Show code cell source
ax = df_dft.plot.scatter('volume_per_atom', 'energy_per_atom', xlim=(9, 14), ylim=(-434, -433.75), label='PBE + U Search')
ax.legend(loc=1)
add_labels(ax)
Both the \(Pnma\) and the \(Cmcm\) phases have been found. The DFT energies have large spreads due to the coarse calculation settings used. As we show above, the top three lowest energy structures are indeed the \(Pnma\) phase.
Below is a plot for the structures from the AIRSS search, but re-relaxed using VASP PBE + U. The settings used the different from those in the Materials Project (used for M3GNet training) hence the energies are not comparable.
Nevertheless, the low energy \(Pnma\) and \(Cmcm\) phases can be identified.
Show code cell source
ax = df_dft_refine.plot.scatter('volume_per_atom', 'energy_per_atom', label='PBE + U VASP')
ax.legend(loc=1)
ax.set_xlim(10, 15)
ax.set_ylim(-6.90, -6.65)
add_labels(ax)
Energy distribution of the relaxed structures#
In this section, we compare the distributions of the energy in the relaxed structures. This gives some hint of distribution of the local minima in the potential energy surface. Very different distributions mean the potential energy surfaces are very different.
Show code cell source
import matplotlib.pyplot as plt
engs = df_m3g['energy_per_atom'].values.copy()
engs_m3g = engs - lfp_relaxed_energy
engs = df_m3g_extras['energy_per_atom'].values.copy()
engs_m3g_extras = engs - lfp_relaxed_energy
engs = df_dft['energy_per_atom'].values.copy()
engs_dft = engs - engs.min()
plt.hist(engs_m3g, bins=100,alpha=0.5,density=True, label='m3g');
plt.hist(engs_m3g_extras, range=(0,1), bins=100,alpha=0.5,density=True, label='m3g-extras-4fu');
plt.hist(engs_dft, bins=100, range=(0,1), alpha=0.5, density=True, label='PBE + U')
plt.legend()
plt.xlabel('Energy per atom (eV)')
plt.ylabel('Probability density');
The two distributions, one from the DFT search and the other from M3GNet, do not differ much, indicating the M3GNet has done a good job here reproducing the energy landscape of the DFT.
Discussion#
For \(\ce{LiFePO4}\) M3GNet is capable of locating the low energy \(Cmcm\) phase as well as the \(Pnma\) phase, although there seems to be some complication with the latter, but it is very likely the true DFT ground state can be recovered after further DFT relaxation.
So can we use M3GNet for searching? Probably fine for \(\ce{LiFePO4}\), but are something one should note:
M3GNet appears to generate some false minima, which is unlikely to happen for DFT calculation despite the use of coarse settings.

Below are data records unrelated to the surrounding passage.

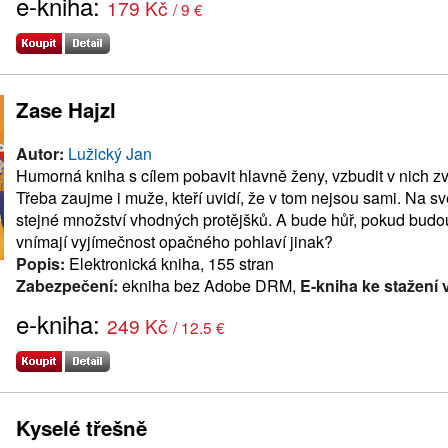
e-kniha:
179 Kč
/ 9 €
Zase Hajzl
Autor:
Lužický Jan
Humorná kniha s cílem pobavit hlavně ženy, vzbudit v nich z
Třeba zaujme i muže, kteří uvidí, že v tom nejsou sami. Na svě
stejné množství vhodných protějšků. A bude hůř, pokud budo
vnímají vyjímečnost opačného pohlaví jinak?
Popis:
Elektronická kniha, 155 stran
Zabezpečení:
ekniha bez Adobe DRM,
E-kniha ke stažení 
e-kniha:
249 Kč
/ 12.5 €
Kyselé třešně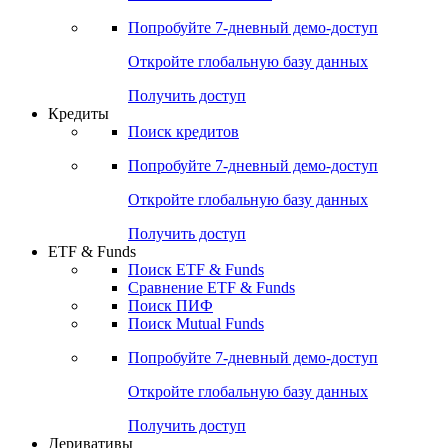
Акции
Поиск акций
Дивидендный календарь
Российские IPO/SPO
Попробуйте
7-дневный
демо-доступ
Откройте глобальную базу данных
Получить доступ
Кредиты
Поиск кредитов
Попробуйте
7-дневный
демо-доступ
Откройте глобальную базу данных
Получить доступ
ETF & Funds
Поиск ETF & Funds
Сравнение ETF & Funds
Поиск ПИФ
Поиск Mutual Funds
Попробуйте
7-дневный
демо-доступ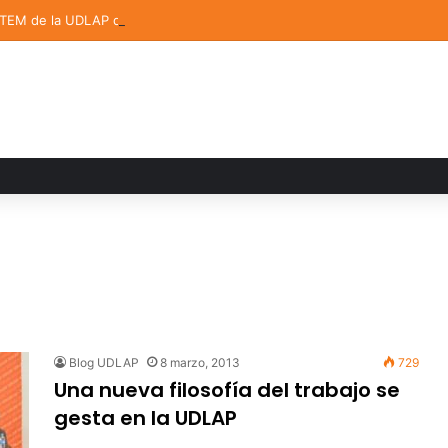
STEM de la UDLAP destacan en el MUTVI 2026
Blog UDLAP
8 marzo, 2013
729
Una nueva filosofía del trabajo se
gesta en la UDLAP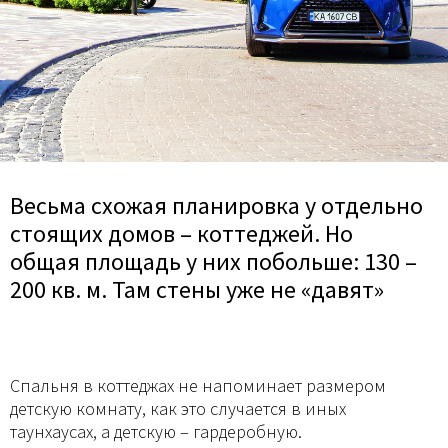
Весьма схожая планировка у отдельно
стоящих домов – коттеджей. Но
общая площадь у них побольше: 130 –
200 кв. м. Там стены уже не «давят»
Спальня в коттеджах не напоминает размером
детскую комнату, как это случается в иных
таунхаусах, а детскую – гардеробную.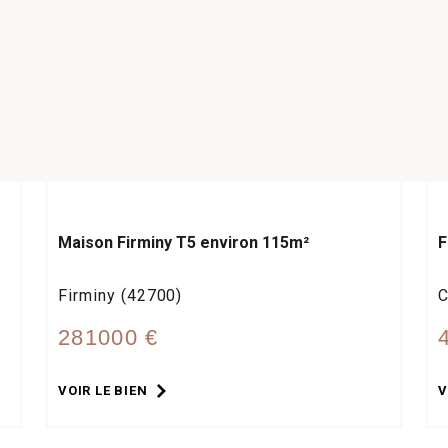
Maison Firminy T5 environ 115m²
F
Firminy (42700)
C
281000 €
VOIR LE BIEN
V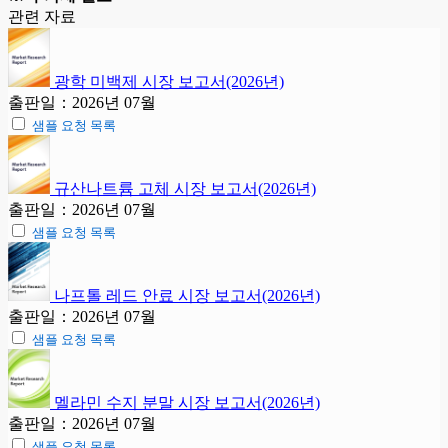
관련 자료
광학 미백제 시장 보고서(2026년)
출판일：2026년 07월
샘플 요청 목록
규산나트륨 고체 시장 보고서(2026년)
출판일：2026년 07월
샘플 요청 목록
나프톨 레드 안료 시장 보고서(2026년)
출판일：2026년 07월
샘플 요청 목록
멜라민 수지 분말 시장 보고서(2026년)
출판일：2026년 07월
샘플 요청 목록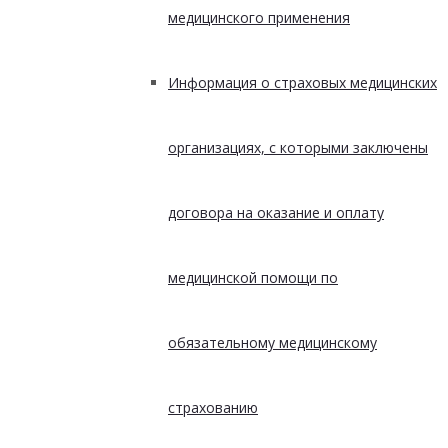
медицинского применения
Информация о страховых медицинских
организациях, с которыми заключены
договора на оказание и оплату
медицинской помощи по
обязательному медицинскому
страхованию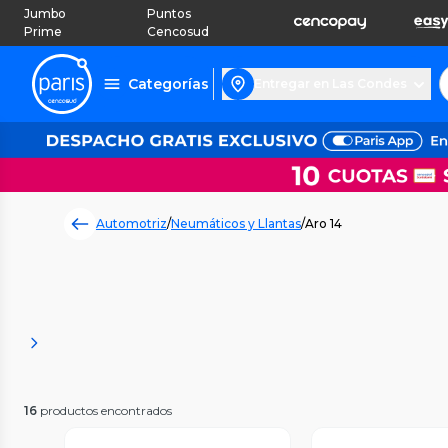
Jumbo
Puntos
Prime
Cencosud
Categorías
Entregar en Las Condes
Automotriz
/
Neumáticos y Llantas
/
Aro 14
16
productos encontrados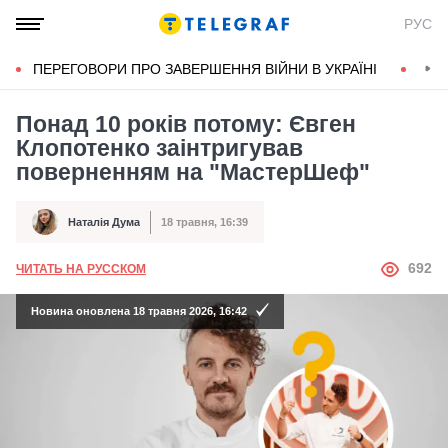
РУС
ПЕРЕГОВОРИ ПРО ЗАВЕРШЕННЯ ВІЙНИ В УКРАЇНІ
КОН
Понад 10 років потому: Євген
Клопотенко заінтригував
поверненням на "МастерШеф"
Наталія Дума
18 травня, 16:39
Автор
Дата публікації
АВТОР
692
ЧИТАТЬ НА РУССКОМ
Новина оновлена 18 травня 2026, 16:42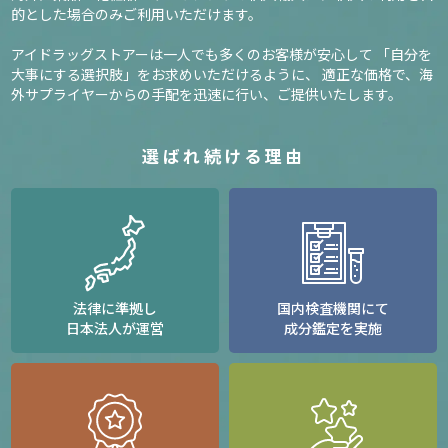
的とした場合のみご利用いただけます。
アイドラッグストアーは一人でも多くのお客様が安心して
「自分を
大事にする選択肢」をお求めいただけるように、
適正な価格で、海
外サプライヤーからの手配を迅速に行い、ご提供いたします。
選ばれ続ける理由
法律に準拠し
国内検査機関にて
日本法人が運営
成分鑑定を実施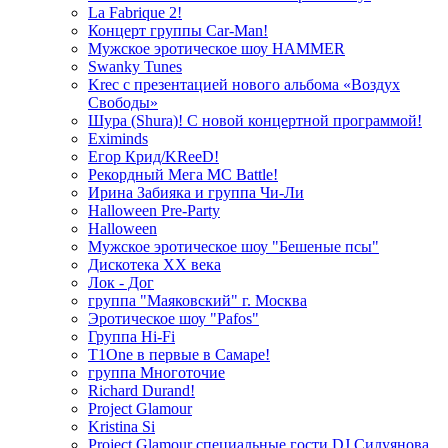
La Fabrique 2!
Концерт группы Car-Man!
Мужское эротическое шоу HAMMER
Swanky Tunes
Krec с презентацией нового альбома «Воздух
Свободы»
Шура (Shura)! С новой концертной программой!
Eximinds
Егор Крид/KReeD!
Рекордный Мега МС Battle!
Ирина Забияка и группа Чи-Ли
Halloween Pre-Party
Halloween
Мужское эротическое шоу "Бешеные псы"
Дискотека ХХ века
Лок - Дог
группа "Маяковский" г. Москва
Эротическое шоу "Pafos"
Группа Hi-Fi
T1One в первые в Самаре!
группа Многоточие
Richard Durand!
Project Glamour
Kristina Si
Project Glamour специальные гости DJ Силуянова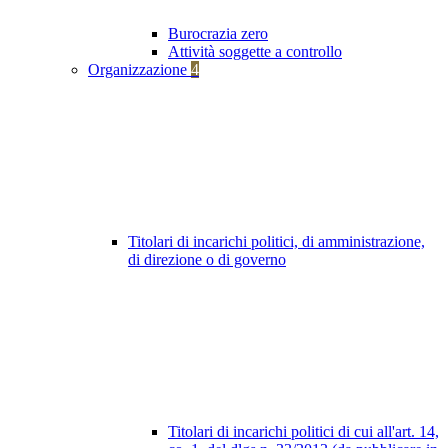
Burocrazia zero
Attività soggette a controllo
Organizzazione
4
Titolari di incarichi politici, di amministrazione,
di direzione o di governo
Titolari di incarichi politici di cui all'art. 14,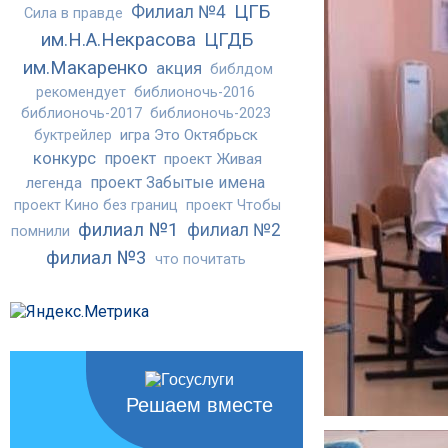
ЦГБ
Филиал №4
Сила в правде
им.Н.А.Некрасова
ЦГДБ
им.Макаренко
акция
библдом
рекомендует
библионочь-2016
библионочь-2017
библионочь-2023
игра Это Октябрьск
буктрейлер
конкурс
проект
проект Живая
проект Забытые имена
легенда
проект Кино без границ
проект Чтобы
филиал №1
филиал №2
помнили
филиал №3
что почитать
Решаем вместе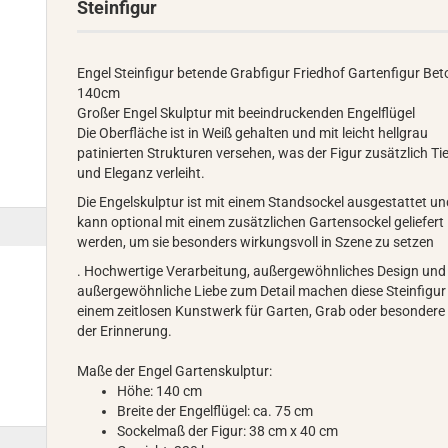
Steinfigur
Engel Steinfigur betende Grabfigur Friedhof Gartenfigur Bet
140cm
Großer Engel Skulptur mit beeindruckenden Engelflügel
Die Oberfläche ist in Weiß gehalten und mit leicht hellgrau
patinierten Strukturen versehen, was der Figur zusätzlich Ti
und Eleganz verleiht.
Die Engelskulptur ist mit einem Standsockel ausgestattet u
kann optional mit einem zusätzlichen Gartensockel geliefert
werden, um sie besonders wirkungsvoll in Szene zu setzen
.
Hochwertige Verarbeitung, außergewöhnliches Design und 
außergewöhnliche Liebe zum Detail machen diese Steinfigur
einem zeitlosen Kunstwerk für Garten, Grab oder besondere
der Erinnerung.
Maße der Engel Gartenskulptur:
Höhe: 140 cm
Breite der Engelflügel: ca. 75 cm
Sockelmaß der Figur: 38 cm x 40 cm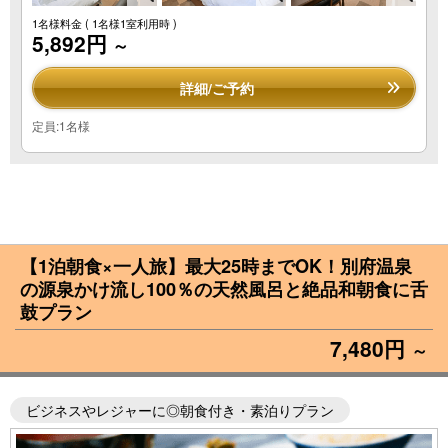
1名様料金
( 1名様1室利用時 )
5,892円
～
詳細/ご予約
定員:1名様
【1泊朝食×一人旅】最大25時までOK！別府温泉
の源泉かけ流し100％の天然風呂と絶品和朝食に舌
鼓プラン
7,480円
～
ビジネスやレジャーに◎朝食付き・素泊りプラン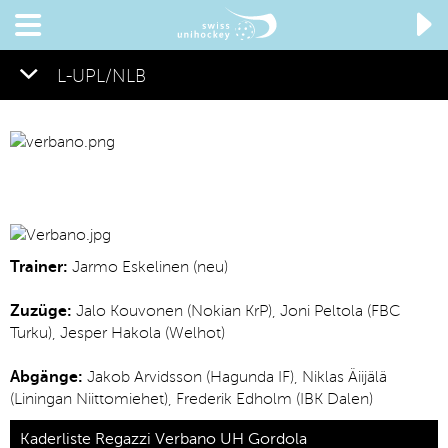

L-UPL/NLB
Trainer:
Jarmo Eskelinen (neu)
Zuzüge:
Jalo Kouvonen (Nokian KrP), Joni Peltola (FBC
Turku), Jesper Hakola (Welhot)
Abgänge:
Jakob Arvidsson (Hagunda IF), Niklas Äiijälä
(Liningan Niittomiehet), Frederik Edholm (IBK Dalen)
Kaderliste Regazzi Verbano UH Gordola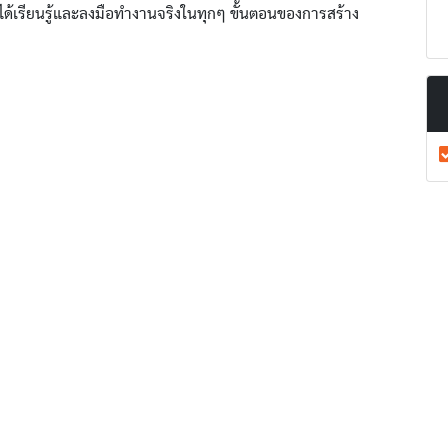
ียนได้เรียนรู้และลงมือทำงานจริงในทุกๆ ขั้นตอนของการสร้าง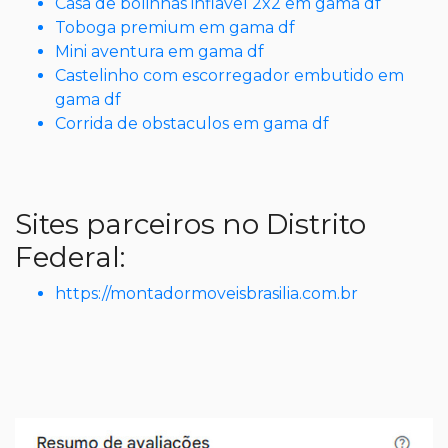
Casa de bolinhas inflavel 2x2 em gama df
Toboga premium em gama df
Mini aventura em gama df
Castelinho com escorregador embutido em
gama df
Corrida de obstaculos em gama df
Sites parceiros no Distrito
Federal:
https://montadormoveisbrasilia.com.br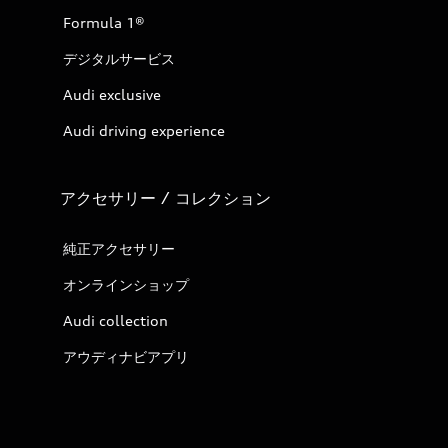
Formula 1®
デジタルサービス
Audi exclusive
Audi driving experience
アクセサリー / コレクション
純正アクセサリー
オンラインショップ
Audi collection
アウディナビアプリ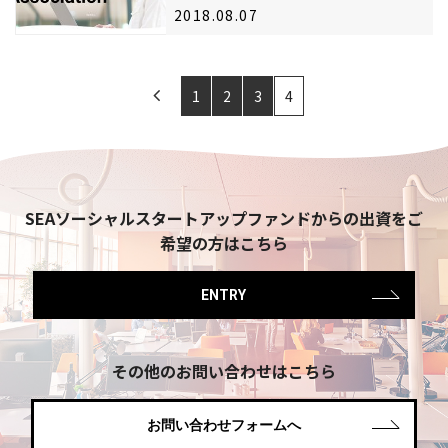
2018.08.07
1
2
3
4
SEAソーシャルスタートアップファンドからの​
出資を​ご
希望の​方は​こちら
ENTRY
その他のお問い合わせはこちら
お問い合わせフォームへ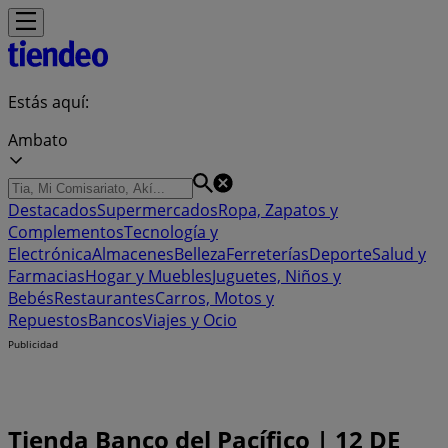
Estás aquí:
Ambato
Destacados
Supermercados
Ropa, Zapatos y
Complementos
Tecnología y
Electrónica
Almacenes
Belleza
Ferreterías
Deporte
Salud y
Farmacias
Hogar y Muebles
Juguetes, Niños y
Bebés
Restaurantes
Carros, Motos y
Repuestos
Bancos
Viajes y Ocio
Publicidad
Tienda Banco del Pacífico | 12 DE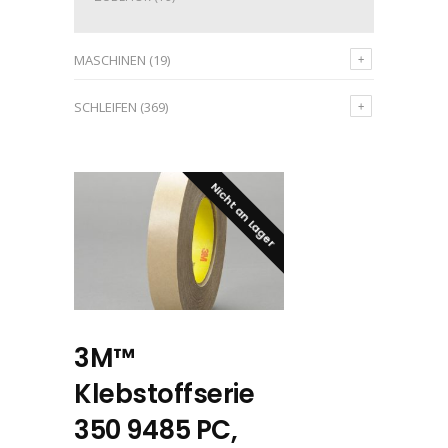
MASCHINEN
(19)
SCHLEIFEN
(369)
Nicht an Lager
3M™
Klebstoffserie
350 9485 PC,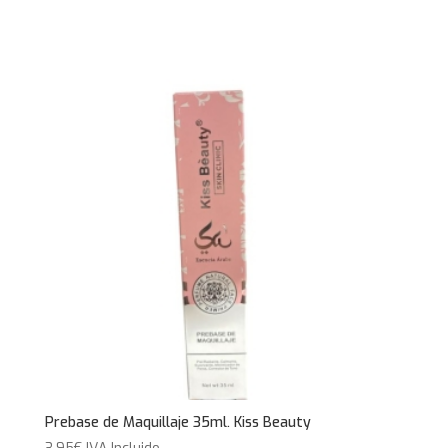
Prebase de Maquillaje 35ml. Kiss Beauty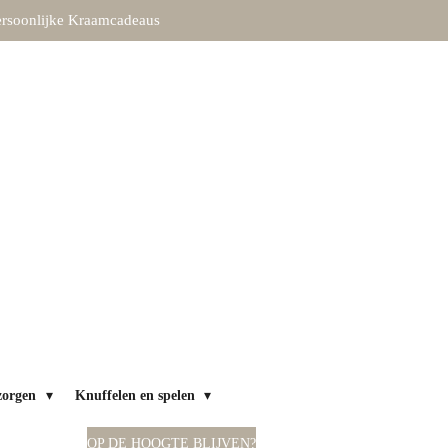
rsoonlijke Kraamcadeaus
zorgen
Knuffelen en spelen
OP DE HOOGTE BLIJVEN?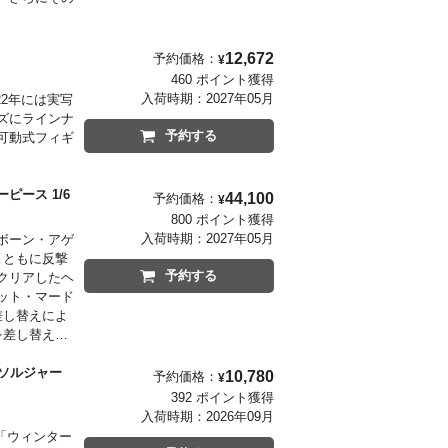
12,672
予約価格：
¥
460 ポイント獲得
入荷時期：
2027年05月
022年には実写
ズにラインナ
予約する
可動式フィギ
ピース 1/6
44,100
予約価格：
¥
800 ポイント獲得
入荷時期：
2027年05月
ボーン・アゲ
とともに反撃
予約する
クリアしたヘ
ット・マード
差し替えによ
を差し替える
赤いスーツが
かれた状態
ーソルジャー
10,780
予約価格：
¥
ンチャクの
392 ポイント獲得
・キッチンの
入荷時期：
2026年09月
る特別仕様。
「ウィンター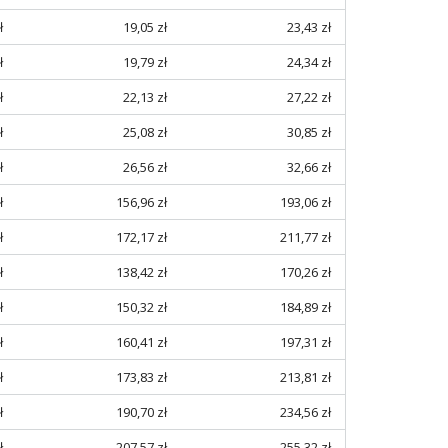
ł
19,05 zł
23,43 zł
ł
19,79 zł
24,34 zł
ł
22,13 zł
27,22 zł
ł
25,08 zł
30,85 zł
ł
26,56 zł
32,66 zł
ł
156,96 zł
193,06 zł
ł
172,17 zł
211,77 zł
ł
138,42 zł
170,26 zł
ł
150,32 zł
184,89 zł
ł
160,41 zł
197,31 zł
ł
173,83 zł
213,81 zł
ł
190,70 zł
234,56 zł
ł
207,57 zł
255,32 zł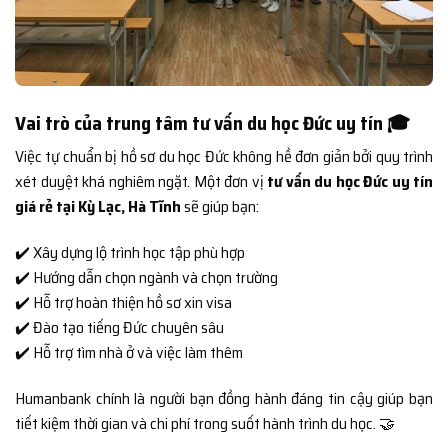
Vai trò của trung tâm tư vấn du học Đức uy tín 🎓
Việc tự chuẩn bị hồ sơ du học Đức không hề đơn giản bởi quy trình
xét duyệt khá nghiêm ngặt. Một đơn vị
tư vấn du học Đức uy tín
giá rẻ tại Kỳ Lạc, Hà Tĩnh
sẽ giúp bạn:
✔️ Xây dựng lộ trình học tập phù hợp
✔️ Hướng dẫn chọn ngành và chọn trường
✔️ Hỗ trợ hoàn thiện hồ sơ xin visa
✔️ Đào tạo tiếng Đức chuyên sâu
✔️ Hỗ trợ tìm nhà ở và việc làm thêm
Humanbank chính là người bạn đồng hành đáng tin cậy giúp bạn
tiết kiệm thời gian và chi phí trong suốt hành trình du học. 🤝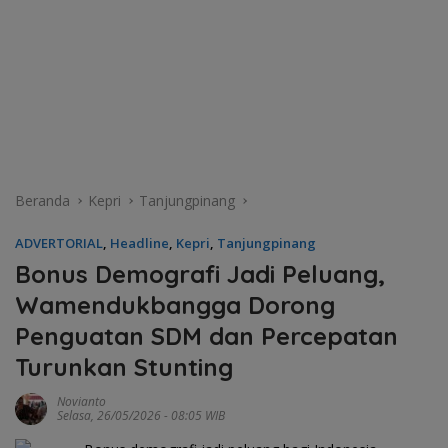
Beranda
Kepri
Tanjungpinang
ADVERTORIAL
,
Headline
,
Kepri
,
Tanjungpinang
Bonus Demografi Jadi Peluang,
Wamendukbangga Dorong
Penguatan SDM dan Percepatan
Turunkan Stunting
Novianto
Selasa, 26/05/2026 - 08:05 WIB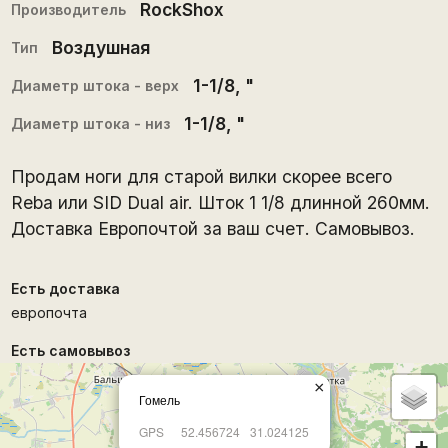
RockShox
Производитель
Воздушная
Тип
1-1/8
, "
Диаметр штока - верх
1-1/8
, "
Диаметр штока - низ
Продам ноги для старой вилки скорее всего
Reba или SID Dual air. Шток 1 1/8 длинной 260мм.
Доставка Европочтой за ваш счет. Самовывоз.
Есть доставка
европочта
Есть самовывоз
×
Гомель
GPS
52.456724
31.024125
+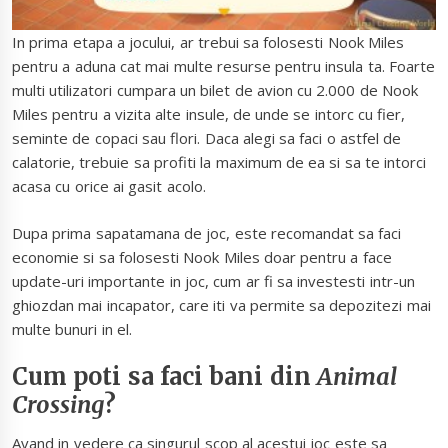
In prima etapa a jocului, ar trebui sa folosesti Nook Miles
pentru a aduna cat mai multe resurse pentru insula ta. Foarte
multi utilizatori cumpara un bilet de avion cu 2.000 de Nook
Miles pentru a vizita alte insule, de unde se intorc cu fier,
seminte de copaci sau flori. Daca alegi sa faci o astfel de
calatorie, trebuie sa profiti la maximum de ea si sa te intorci
acasa cu orice ai gasit acolo.
Dupa prima sapatamana de joc, este recomandat sa faci
economie si sa folosesti Nook Miles doar pentru a face
update-uri importante in joc, cum ar fi sa investesti intr-un
ghiozdan mai incapator, care iti va permite sa depozitezi mai
multe bunuri in el.
Cum poti sa faci bani din
Animal
Crossing
?
Avand in vedere ca singurul scop al acestui joc este sa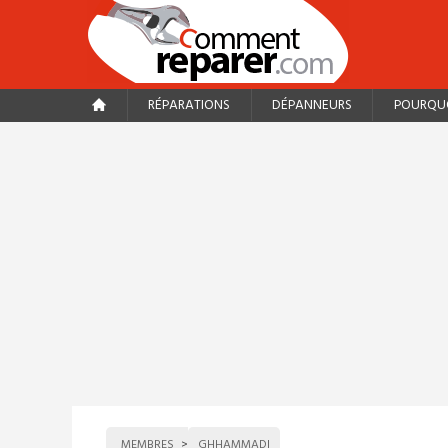
RÉPARATIONS
DÉPANNEURS
POURQUO
MEMBRES
GHHAMMADI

On the other hand, M3GNet has much reduced calculation costs hence much more structures may be sampled. The true ground state can still be recovered even if there are false minima.
One should note that M3GNet is built from a vast database of DFT calculations which already contains the target structures, while a DFT search does not rely on any pre-existing data apart from some estimate specie-wise distances.
The Materials Project contains many data for oxide and phosphates, in addition it also has relative large set of data for \(\ce{LiFePO4}\) polymorphs.
Hence, further tests are need to answer if M3GNet work well where the ground state is not included in the training set.